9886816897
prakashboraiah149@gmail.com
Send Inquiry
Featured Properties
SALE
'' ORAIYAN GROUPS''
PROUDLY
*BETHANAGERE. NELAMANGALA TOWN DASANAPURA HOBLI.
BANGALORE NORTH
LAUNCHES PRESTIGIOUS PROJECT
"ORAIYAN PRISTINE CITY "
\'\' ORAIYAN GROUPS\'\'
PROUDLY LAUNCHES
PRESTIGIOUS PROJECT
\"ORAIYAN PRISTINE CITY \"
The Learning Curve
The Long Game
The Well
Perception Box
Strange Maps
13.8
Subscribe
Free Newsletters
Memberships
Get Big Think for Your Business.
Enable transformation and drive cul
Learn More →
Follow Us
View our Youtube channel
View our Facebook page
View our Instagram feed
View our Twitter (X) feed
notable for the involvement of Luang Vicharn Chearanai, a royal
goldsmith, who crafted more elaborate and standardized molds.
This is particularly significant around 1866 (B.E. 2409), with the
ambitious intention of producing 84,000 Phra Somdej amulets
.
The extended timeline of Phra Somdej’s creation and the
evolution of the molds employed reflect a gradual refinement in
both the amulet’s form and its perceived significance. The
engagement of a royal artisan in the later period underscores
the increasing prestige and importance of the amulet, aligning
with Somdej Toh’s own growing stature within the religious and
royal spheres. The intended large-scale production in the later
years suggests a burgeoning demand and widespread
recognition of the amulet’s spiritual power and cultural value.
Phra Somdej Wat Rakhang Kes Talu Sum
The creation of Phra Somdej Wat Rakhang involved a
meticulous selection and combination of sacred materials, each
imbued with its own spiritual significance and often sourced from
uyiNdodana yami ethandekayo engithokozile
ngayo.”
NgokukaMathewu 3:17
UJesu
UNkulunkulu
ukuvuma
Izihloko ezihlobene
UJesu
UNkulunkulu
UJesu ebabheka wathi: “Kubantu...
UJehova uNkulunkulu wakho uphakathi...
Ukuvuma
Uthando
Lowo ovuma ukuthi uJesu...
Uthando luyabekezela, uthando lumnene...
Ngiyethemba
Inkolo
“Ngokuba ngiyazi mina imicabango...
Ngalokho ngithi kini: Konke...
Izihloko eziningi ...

◇ ◇ ◇

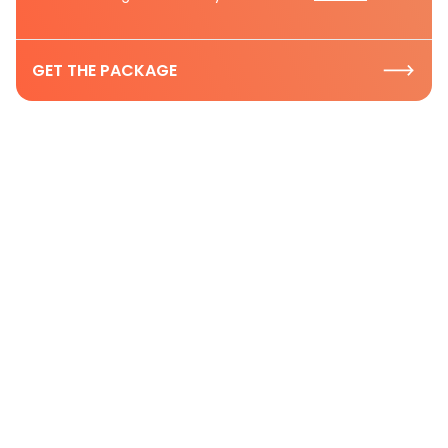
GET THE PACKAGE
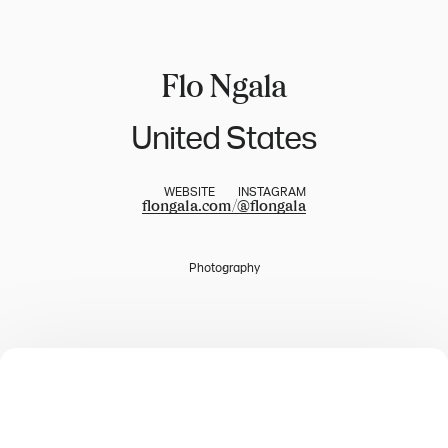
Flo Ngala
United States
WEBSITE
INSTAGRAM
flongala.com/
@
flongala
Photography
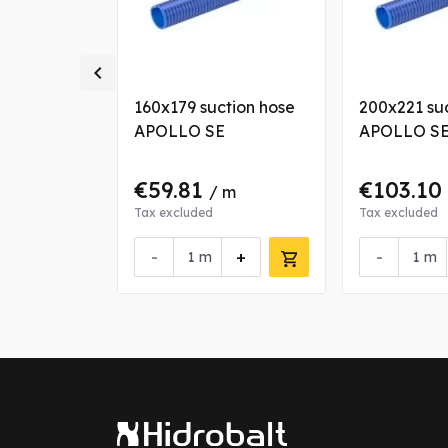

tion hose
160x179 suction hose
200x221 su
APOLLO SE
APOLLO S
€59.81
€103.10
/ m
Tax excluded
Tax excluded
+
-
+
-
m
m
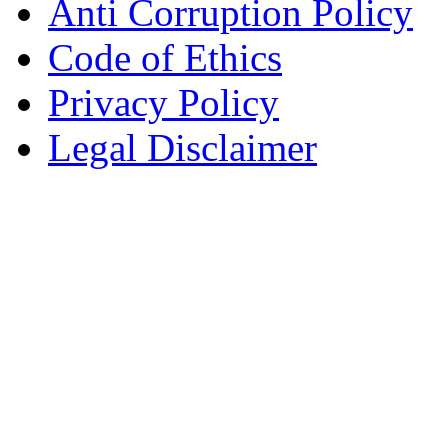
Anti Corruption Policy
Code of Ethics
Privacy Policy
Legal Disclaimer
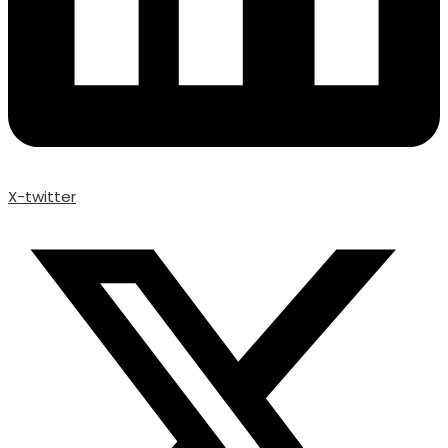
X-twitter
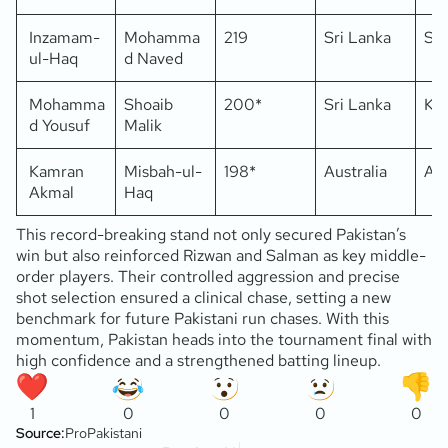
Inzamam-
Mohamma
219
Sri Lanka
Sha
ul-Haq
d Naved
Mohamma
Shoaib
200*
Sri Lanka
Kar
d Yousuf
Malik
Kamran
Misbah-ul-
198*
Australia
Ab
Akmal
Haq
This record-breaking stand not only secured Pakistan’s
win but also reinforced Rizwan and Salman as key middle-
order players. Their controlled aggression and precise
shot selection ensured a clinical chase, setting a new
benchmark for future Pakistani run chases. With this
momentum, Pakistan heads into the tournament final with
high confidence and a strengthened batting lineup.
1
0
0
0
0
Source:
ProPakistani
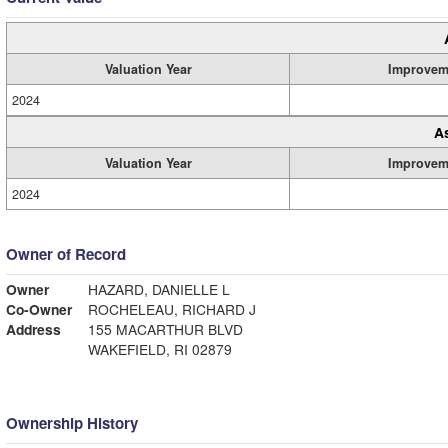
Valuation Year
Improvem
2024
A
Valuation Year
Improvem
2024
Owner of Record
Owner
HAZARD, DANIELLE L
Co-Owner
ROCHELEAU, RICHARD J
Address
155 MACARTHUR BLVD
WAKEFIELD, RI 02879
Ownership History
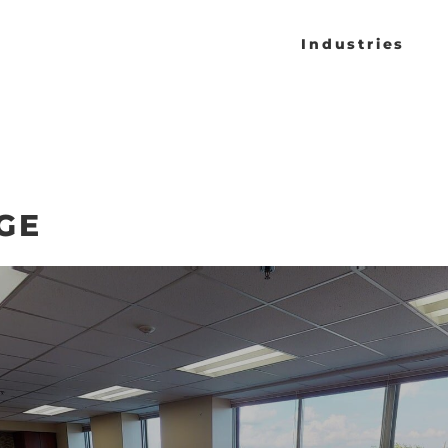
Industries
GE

◇ ◇ ◇

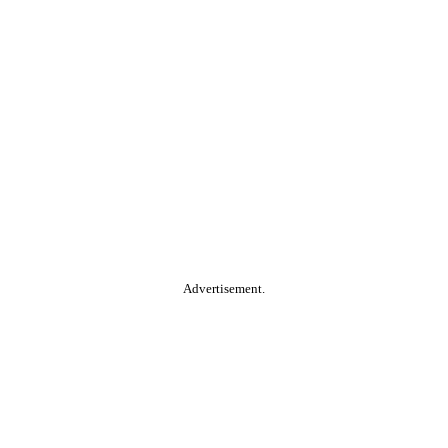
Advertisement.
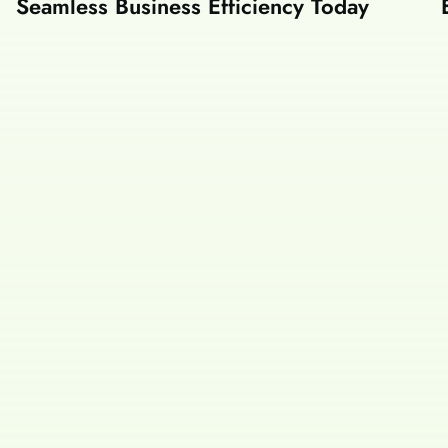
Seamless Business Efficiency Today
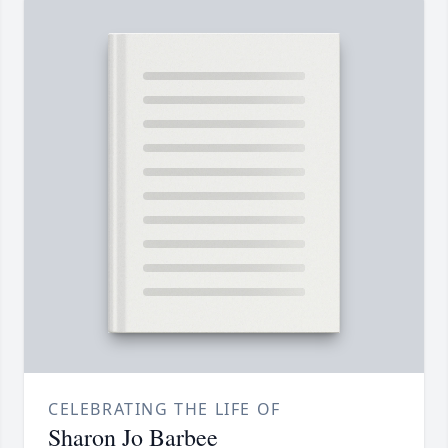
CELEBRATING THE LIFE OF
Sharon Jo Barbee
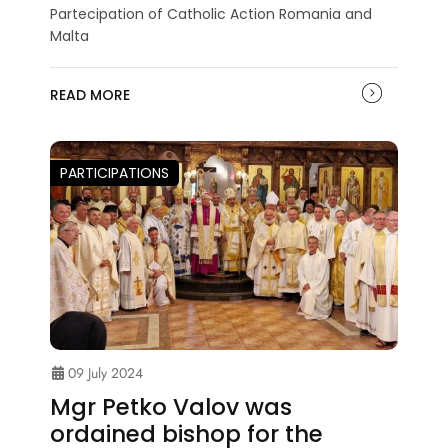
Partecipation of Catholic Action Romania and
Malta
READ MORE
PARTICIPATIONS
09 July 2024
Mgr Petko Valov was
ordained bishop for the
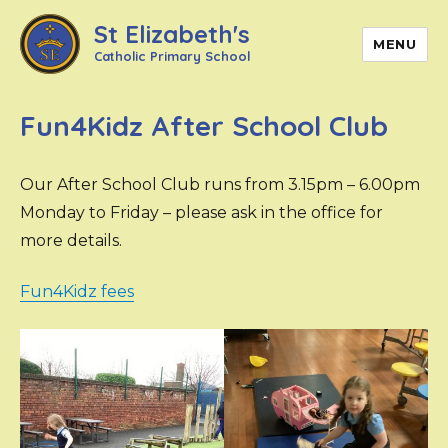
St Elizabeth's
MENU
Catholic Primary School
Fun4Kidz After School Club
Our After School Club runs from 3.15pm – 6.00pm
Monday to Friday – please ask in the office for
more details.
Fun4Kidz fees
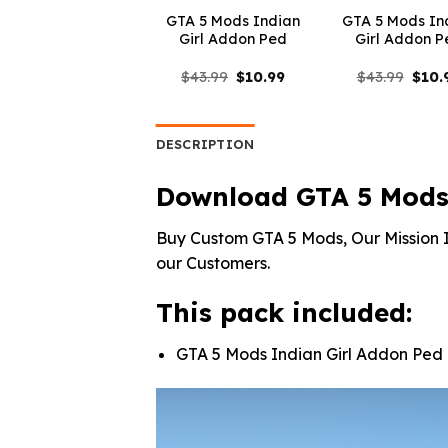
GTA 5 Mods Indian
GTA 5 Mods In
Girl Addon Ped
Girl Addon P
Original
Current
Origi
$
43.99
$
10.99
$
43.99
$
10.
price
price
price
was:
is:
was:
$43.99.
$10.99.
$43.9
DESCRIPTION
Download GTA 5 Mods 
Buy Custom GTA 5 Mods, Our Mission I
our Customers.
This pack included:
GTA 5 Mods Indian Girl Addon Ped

◇ ◇ ◇

_How to complete this task_.
Copy the stretch of the records above that runs from the line with "with Somdej Toh’s" through the line with "Izihloko eziningi ...". Both end lines belong in the copy, and nothing else does.

_Answer to this exercise_.
with Somdej Toh’s own growing stature within the religious and
royal spheres. The intended large-scale production in the later
years suggests a burgeoning demand and widespread
recognition of the amulet’s spiritual power and cultural value.
Phra Somdej Wat Rakhang Kes Talu Sum
The creation of Phra Somdej Wat Rakhang involved a
meticulous selection and combination of sacred materials, each
imbued with its own spiritual significance and often sourced from
uyiNdodana yami ethandekayo engithokozile
ngayo.”
NgokukaMathewu 3:17
UJesu
UNkulunkulu
ukuvuma
Izihloko ezihlobene
UJesu
UNkulunkulu
UJesu ebabheka wathi: “Kubantu...
UJehova uNkulunkulu wakho uphakathi...
Ukuvuma
Uthando
Lowo ovuma ukuthi uJesu...
Uthando luyabekezela, uthando lumnene...
Ngiyethemba
Inkolo
“Ngokuba ngiyazi mina imicabango...
Ngalokho ngithi kini: Konke...
Izihloko eziningi ...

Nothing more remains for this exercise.